Laissons de côté les habitudes servant à adapter l'individu à la
vie sociale en général, qui sont très importantes, nécessaires en
toute société, que l'enfant commence à apprendre avant d'aller à
l'école et que la société continue à inculquer de nombreuses
manières. Concentrons-nous sur les pouvoirs, capacités ou
aptitudes, que l'individu acquiert en outre par une formation
expresse. Il y a une série d'aptitudes corporelles acquises par une
éducation physique qu'on néglige trop, mais qui touchent moins
notre sujet précis, quoique de nombreuses compétences y soient
reliées. Pour une large part, l'école nous donne des savoirs acquis
sous une forme verbale. Admettons leur importance. Mais, envisagés
comme tels, correspondent-ils à des capacités spécifiques, ou au
contraire ne valent-ils que comme purs savoirs ? Indépendamment
de l'usage qu'on en fera ensuite, certains savoirs ont une valeur
pour eux-mêmes, semble-t-il. Connaître l'histoire, la géographie,
la grande littérature, les principales théories scientifiques,
etc., n'est-ce pas un élément de la formation de l'esprit
indispensable, même s'il n'est d'aucune utilité directe et s'il ne
donne pas lieu à des capacités évaluables ? En réalité ces
connaissances, même sans souci d'application, correspondent bien à
des capacités, même si celles-ci sont d'abord de l'ordre du
discours. L'école sait bien évaluer, même assez précisément, ce
genre d'aptitudes par diverses sortes d'examens, où il s'agit de
démontrer la capacité de produire les discours pertinents. Dans la
mesure où la seule mémoire est en jeu, la capacité de reproduire
les discours demandés ne sera guère considérée comme une
véritable compétence. En revanche, dès que le jugement doit
intervenir pour produire de nouveaux discours en fonction des
problèmes posés et de l'évaluation des contextes, c'est bien de
compétences qu'il s'agit. Il faut même avouer que le bon élève,
qui a non seulement mémorisé beaucoup, mais qui sait répondre
pertinemment au genre de questions qu'on pose dans les écoles, est
un écolier compétent, et que ses notes évaluent pour l'essentiel
cette compétence scolaire. La question est de savoir si une telle
compétence, indiscutablement utile à l'école, l'est encore en
dehors de ce milieu. Car ne sait-on pas que certains bons élèves
ont acquis une compétence de ce type si spécialisée qu'ils ne
semblent bons à rien hors de l'école, et qu'ils ne peuvent tout au
plus servir qu'à la reproduction de leur espèce dans les écoles ?
C'est justement le soupçon que dans la pure transmission des savoirs
cette espèce pourrait être amenée à proliférer simplement, sans
utilité pour le reste de la société ni peut-être vraiment pour
elle-même, qui pousse à chercher le moyen de tourner également
l'école vers la formation d'autres compétences. Il serait
d'ailleurs exagéré de prétendre que le système le plus
scolastique ne serve qu'à se perpétuer, car de nombreuses
compétences impliquent à divers degrés et de diverses manières
les compétences discursives qu'il forme.

◆ Données fournies
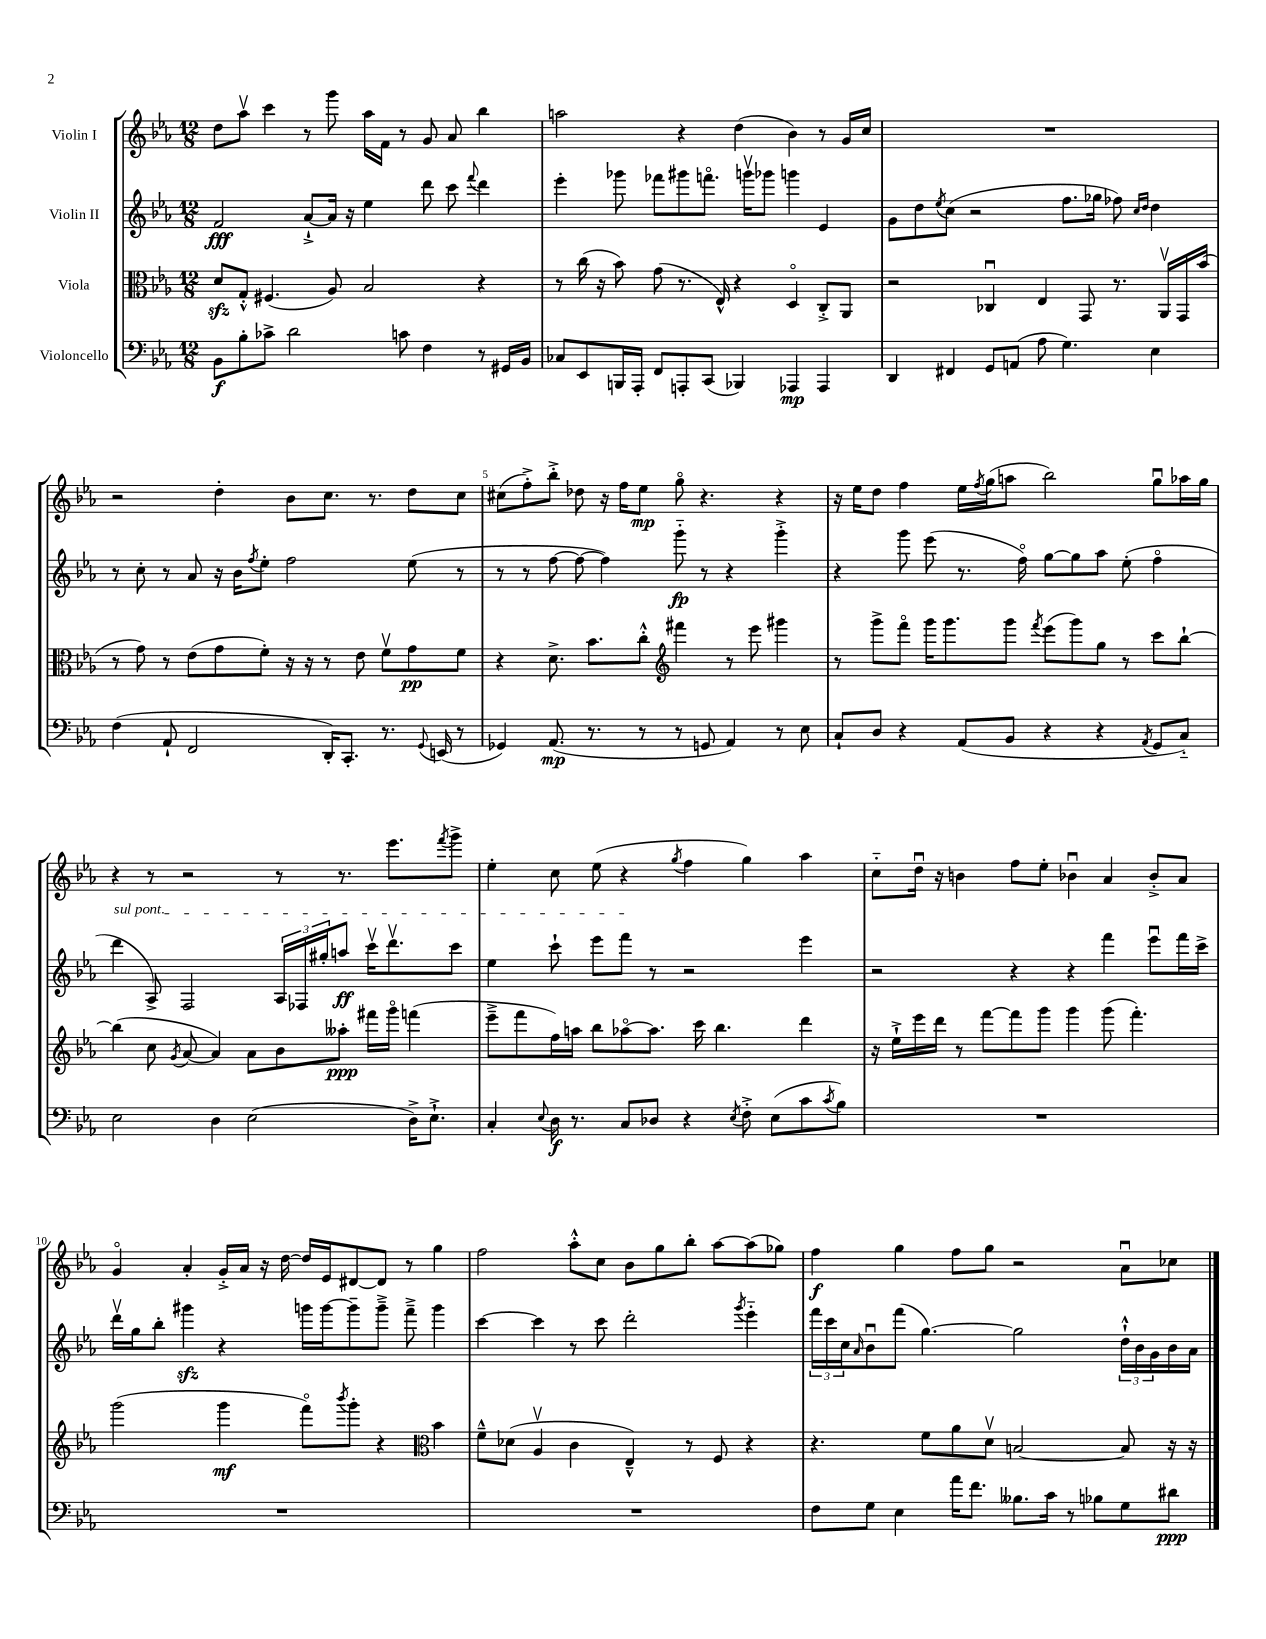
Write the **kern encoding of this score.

◆ Consignes
1. Condensez sous forme de liste le paragraphe de l'extrait sur les compétences scolaires qui commence par « Laissons de côté les habitudes », en conservant ses idées essentielles.
2. Poursuivez l'extrait sur les compétences scolaires après sa dernière phrase.
Le listing n'est d'aucune utilité pour traiter ces consignes.

◆ Réponses par consigne
1.
- Les habitudes d'adaptation à la vie sociale, apprises avant l'école et entretenues par la société, sont mises de côté. L'analyse porte sur les aptitudes acquises par une formation expresse.
- Les aptitudes corporelles issues de l'éducation physique, trop négligées, touchent moins le sujet.
- L'école transmet surtout des savoirs sous forme verbale, dont certains semblent valoir pour eux-mêmes (histoire, géographie, grande littérature, théories scientifiques).
- Même sans application, ces savoirs correspondent à des capacités, d'abord discursives. L'école les évalue par des examens où il faut produire les discours pertinents.
- Reproduire de mémoire ne constitue guère une compétence. Produire de nouveaux discours par le jugement, selon les problèmes et les contextes, en est une.
- Le bon élève est un écolier compétent, et ses notes mesurent surtout cette compétence scolaire.
- Cette compétence peut être si spécialisée qu'elle ne sert plus qu'à se reproduire dans les écoles. Ce soupçon pousse à orienter aussi l'école vers d'autres compétences.
- Il serait toutefois exagéré de dire que le système scolastique ne sert qu'à se perpétuer, car de nombreuses compétences impliquent les compétences discursives qu'il forme.

2.
Mais avouons qu'un homme formé pour
l'école n'est pas pour autant formé pour les diverses circonstances
de la vie, et que la culture aussi bien que l'activité
professionnelle exigent d'autres capacités méritant d'être prises
en compte dans l'éducation. Laissons de côté les compétences
professionnelles spécifiques, qui devraient être acquises dans des
écoles spéciales, peut-être reliées directement aux milieux
professionnels concernés et seuls compétents pour définir
précisément les compétences nécessaires et souhaitables dans leur
type d'activité. Il reste un grand nombre d'aptitudes de valeur plus
générale, importantes à la culture du plus grand nombre, utiles à
des catégories entières de professions, ou nécessaires à certains
arts ou sciences dont la valeur ne se réduit pas à celle que peut
lui attribuer le marché. C'est celles sur lesquelles devrait se
concentrer l'école publique. Et elle ne peut que gagner à les
définir, comme l'approche par compétences l'invite à le faire.
Par exemple, la plupart des compétences
impliquent des capacités linguistiques (grammaticales et lexicales),
mathématiques, ainsi que des savoirs au sens le plus restreint du
terme, des informations mémorisées sous forme verbale en histoire,
en géographie, en politique, en droit, en histoire naturelle, etc.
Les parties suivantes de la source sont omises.